Wie viele Betroffene es tatsächlich gibt, ist laut dem Farmer
schwer zu ermitteln. Wer bei Monsanto kauft oder in eine Lage wie
Schmeiser selbst gerät, sich aber auf eine außergerichtliche Einigung
einlässt, müsse dem Konzern schriftliches Stillschweigen über alle
Vereinbarungen zusichern.
Schmeiser wurde zur Zahlung von 400.000 kanadischen Dollar
(286.246 Euro) Schadenersatz für die angebliche Patentverletzung
verurteilt. Das Berufungsverfahren ist anhängig, eine nächste
Verhandlung für den 15. und 16. Mai angesetzt.
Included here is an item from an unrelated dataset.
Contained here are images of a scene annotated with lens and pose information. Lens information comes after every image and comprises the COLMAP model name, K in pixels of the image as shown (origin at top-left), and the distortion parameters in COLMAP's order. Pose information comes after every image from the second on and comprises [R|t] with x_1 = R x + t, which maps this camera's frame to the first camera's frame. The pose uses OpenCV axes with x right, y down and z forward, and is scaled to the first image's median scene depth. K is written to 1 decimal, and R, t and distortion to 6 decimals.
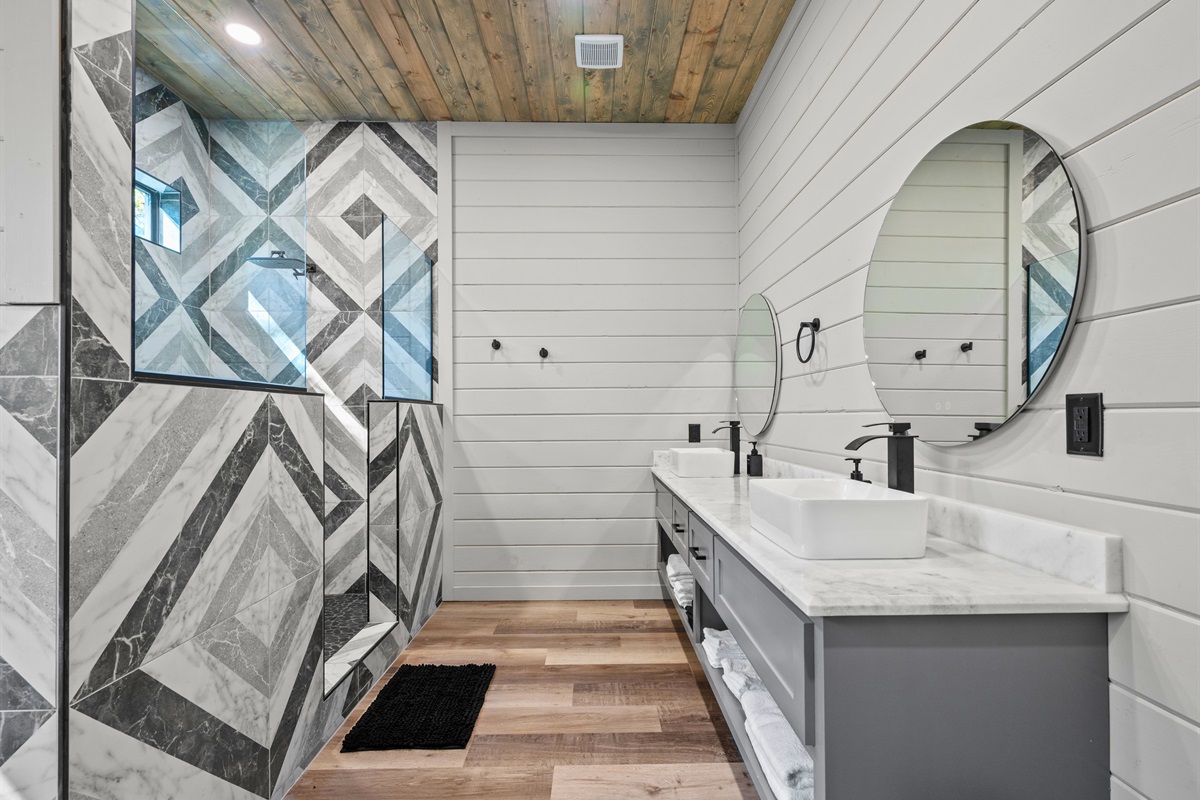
lens RADIAL K [[536.9, 0, 609.5], [0, 536.9, 415.0], [0, 0, 1]] dist [-0.001144, 0.000080]
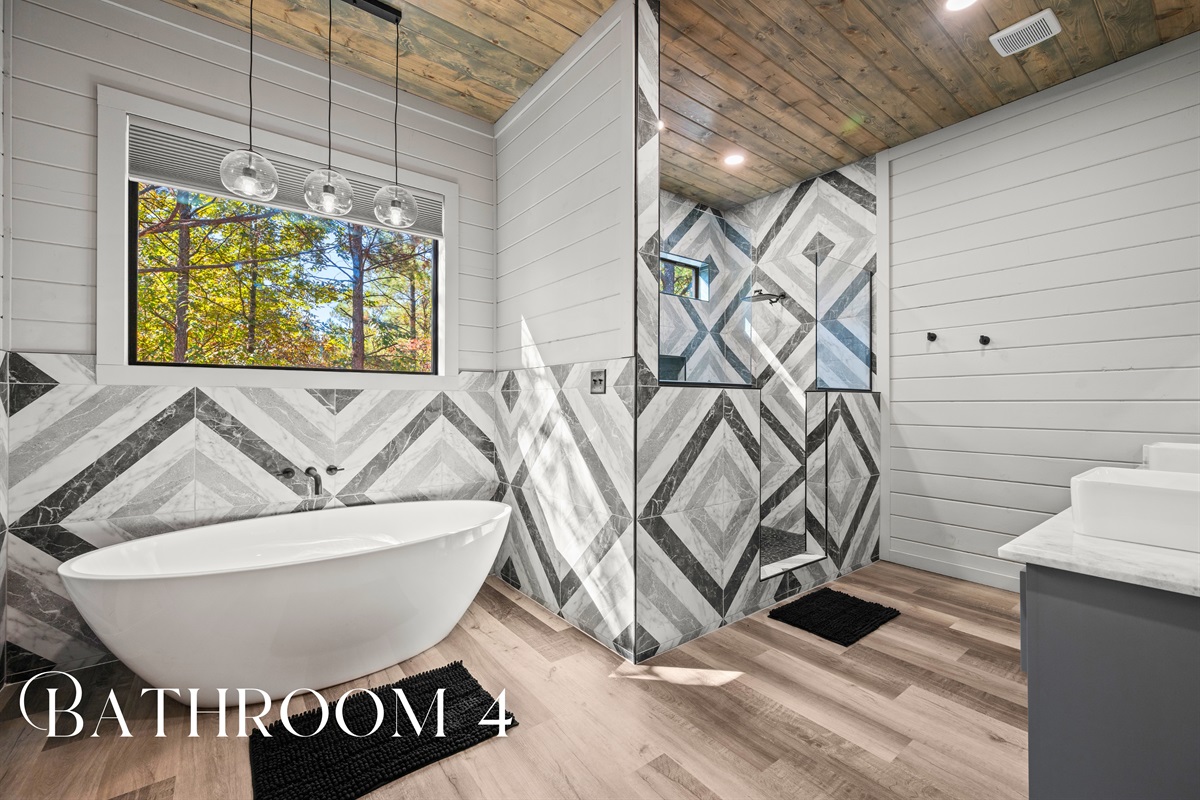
lens RADIAL K [[493.9, 0, 600.9], [0, 493.9, 402.2], [0, 0, 1]] dist [-0.002135, -0.000215]
pose [[0.584143, 0.003336, -0.811644, 0.251290], [-0.001435, 0.999994, 0.003078, -0.000884], [0.811649, -0.000633, 0.584144, -0.156052]]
Aller Voraussicht nach
wird der Streit um die Haftungsfragen aber bis zum Höchstgericht
gehen. Die Kosten des Rechtsstreits belaufen sich für Schmeiser schon
auf 200.000 Dollar (142.714 Euro), ein Teil davon wurde von Spendern
aus aller Welt aufgebracht, die in ihm einen Kämpfer "für die Rechte
der Bauern" und "gegen die totale Kontrolle der Verfügbarkeit von
Saatgut" sehen.
Ihm gehe es aber auch um die Umwelt und die Sicherheit von
Lebensmitteln, betonte Schmeiser. Anders als in Österreich gibt es in
Kanada nicht einmal eine Kennzeichnungspflicht für Nahrungsmittel mit
gentechnisch veränderten Inhaltsstoffen.